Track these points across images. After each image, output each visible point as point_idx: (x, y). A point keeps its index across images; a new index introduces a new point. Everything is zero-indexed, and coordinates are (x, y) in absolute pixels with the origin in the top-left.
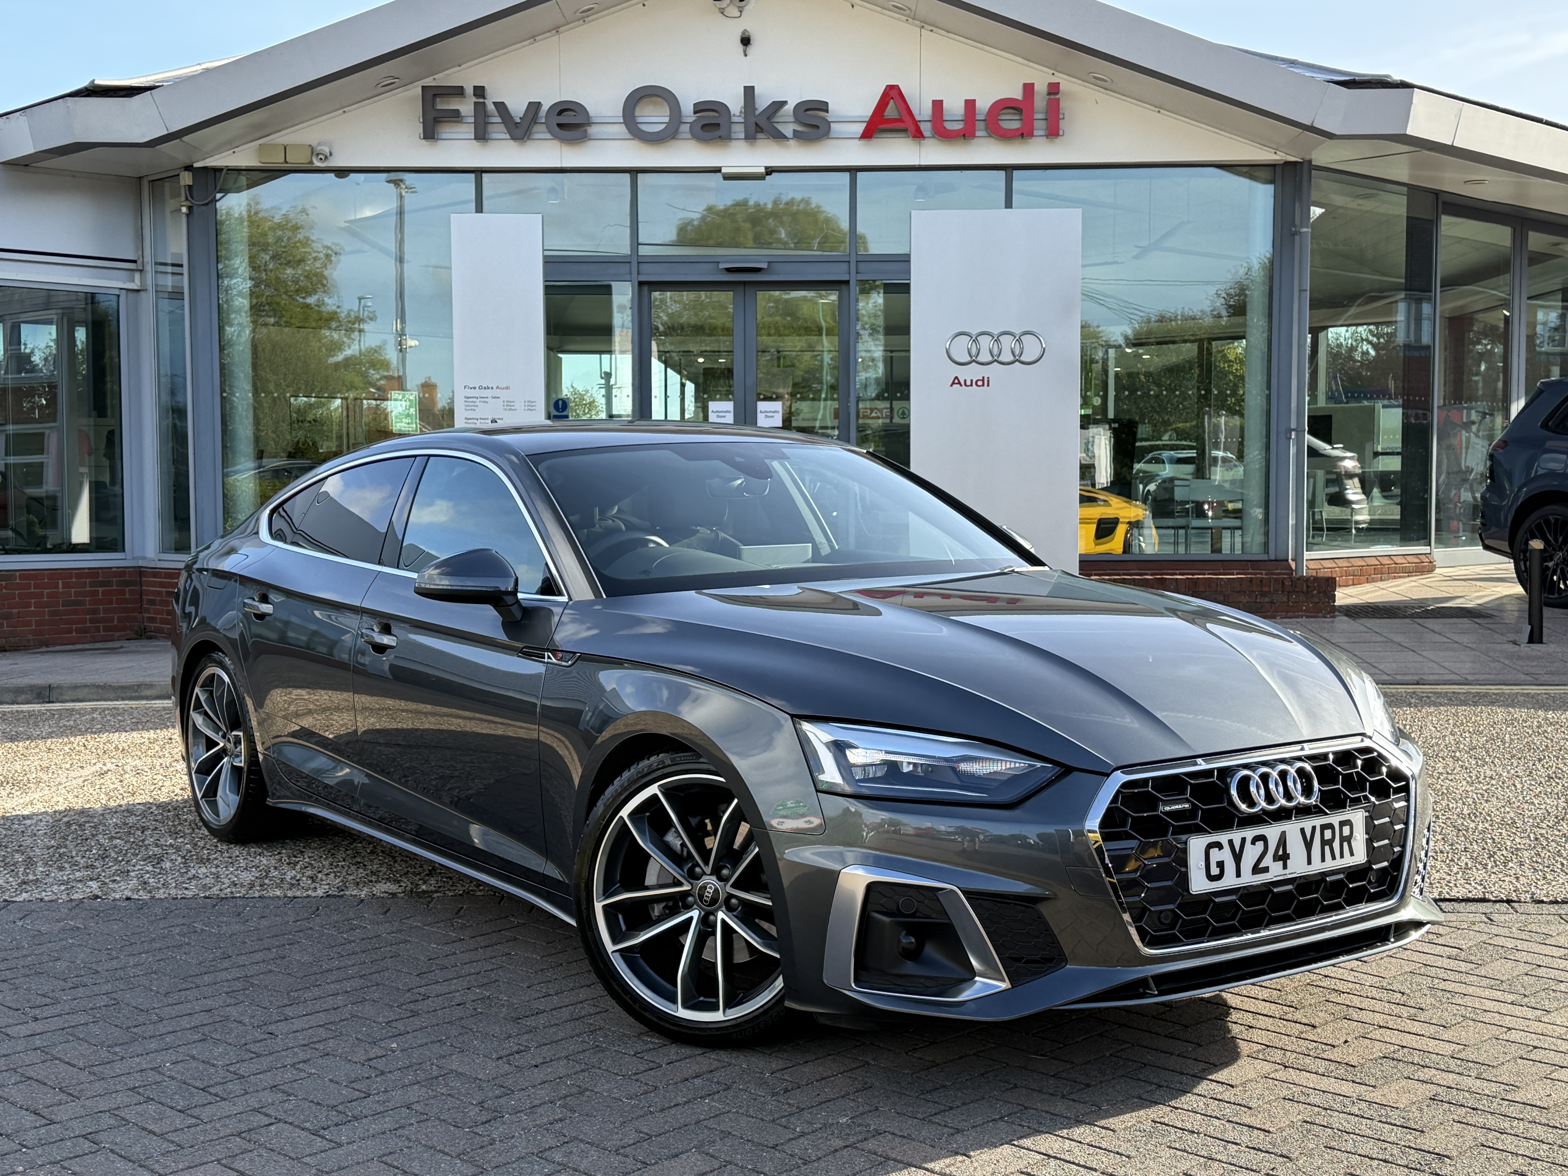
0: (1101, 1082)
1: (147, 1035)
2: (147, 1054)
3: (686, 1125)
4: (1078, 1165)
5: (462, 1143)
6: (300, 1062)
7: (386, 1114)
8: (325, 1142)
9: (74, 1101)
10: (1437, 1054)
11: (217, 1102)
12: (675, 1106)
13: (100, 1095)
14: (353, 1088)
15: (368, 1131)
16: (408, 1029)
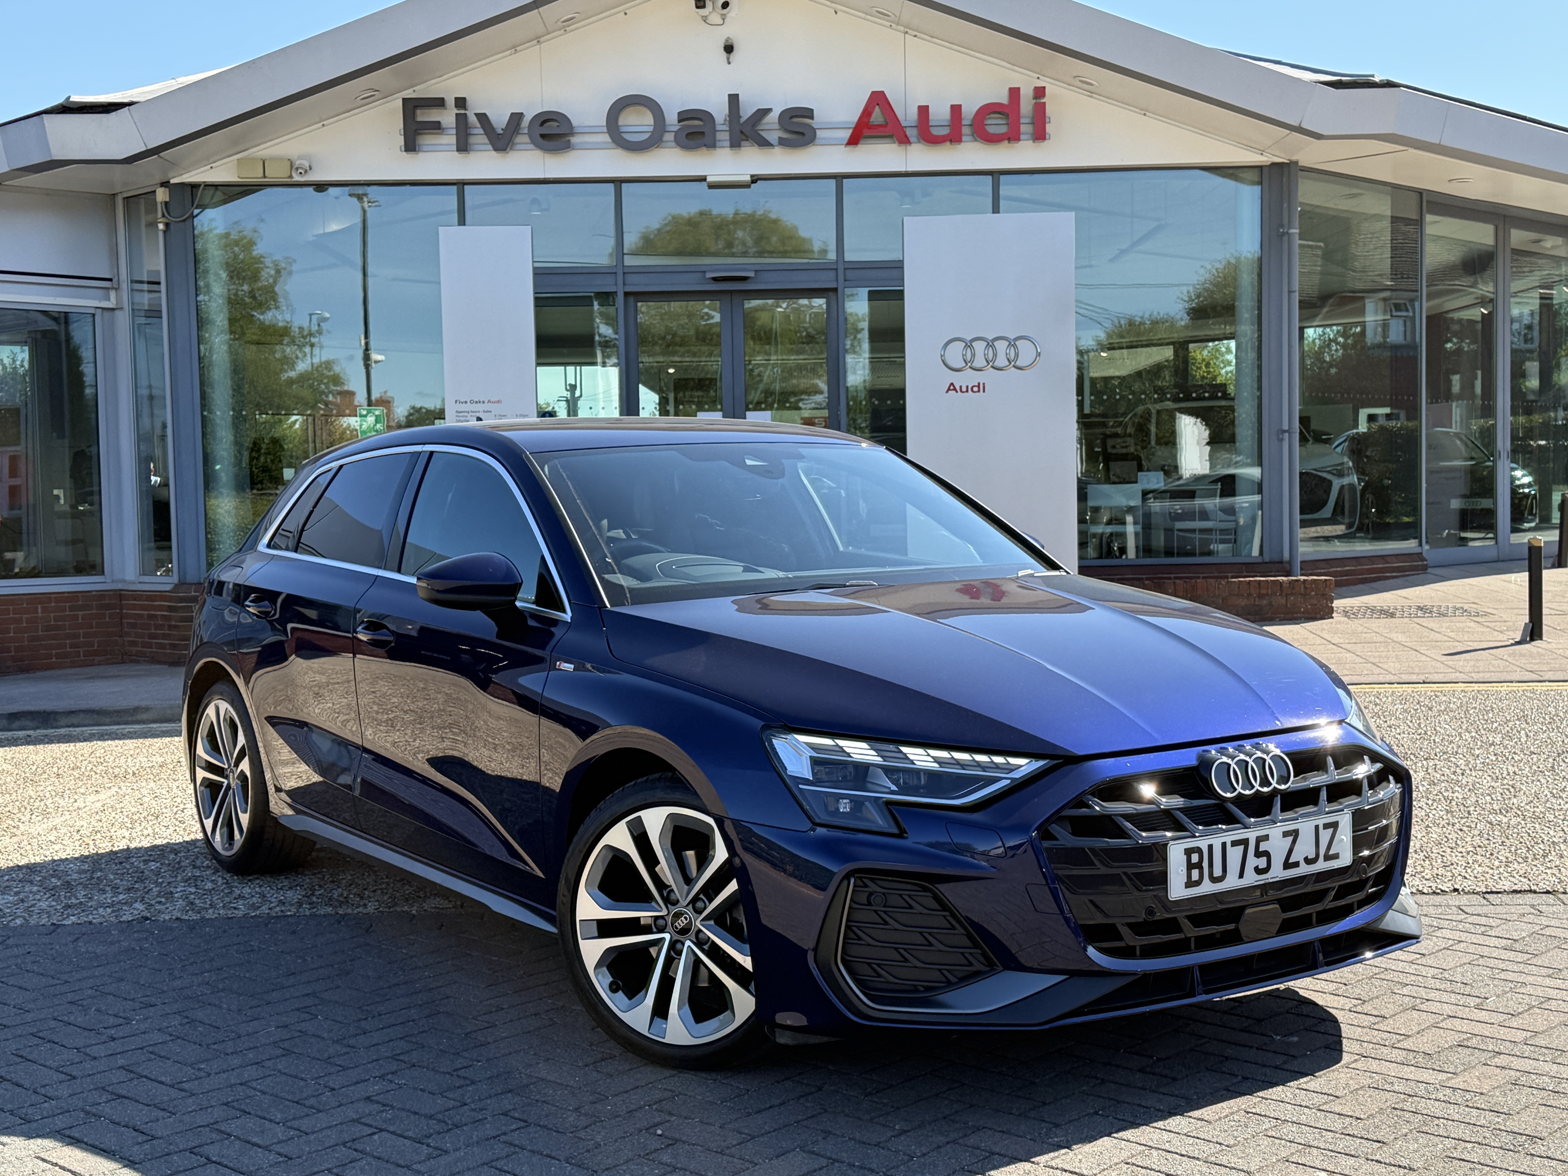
0: (1187, 1076)
1: (229, 1051)
2: (233, 1069)
3: (786, 1126)
4: (1182, 1155)
5: (567, 1147)
6: (388, 1074)
7: (486, 1121)
8: (431, 1150)
9: (170, 1117)
10: (1510, 1041)
11: (314, 1113)
12: (770, 1107)
13: (195, 1111)
14: (447, 1098)
15: (472, 1138)
16: (489, 1040)
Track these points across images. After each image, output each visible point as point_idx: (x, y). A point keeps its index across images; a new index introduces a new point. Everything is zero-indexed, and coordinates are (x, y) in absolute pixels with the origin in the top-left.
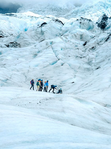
________________________________________
What you will do: Extract every line of the items above verbatim, omitting the pictures.

Answer box:
Track these points across images. After each image, output each visible point as point_idx: (x, y). A point keeps its index across images; a new index introduces a new point. Everything is zero-indexed, and coordinates are (x, y) in absolute pixels with the origin in the top-left.
0: (1101, 1082)
1: (147, 1035)
2: (147, 1054)
3: (686, 1125)
4: (1078, 1165)
5: (462, 1143)
6: (300, 1062)
7: (386, 1114)
8: (325, 1142)
9: (74, 1101)
10: (1437, 1054)
11: (217, 1102)
12: (675, 1106)
13: (100, 1095)
14: (353, 1088)
15: (368, 1131)
16: (408, 1029)
0: (1187, 1076)
1: (229, 1051)
2: (233, 1069)
3: (786, 1126)
4: (1182, 1155)
5: (567, 1147)
6: (388, 1074)
7: (486, 1121)
8: (431, 1150)
9: (170, 1117)
10: (1510, 1041)
11: (314, 1113)
12: (770, 1107)
13: (195, 1111)
14: (447, 1098)
15: (472, 1138)
16: (489, 1040)
Track these points across images. After each image, output each visible point as point_idx: (x, y). A point keeps its index across images; a new index introduces a new point. Everything is zero-indexed, and coordinates are (x, y) in absolute pixels with the origin in the top-left.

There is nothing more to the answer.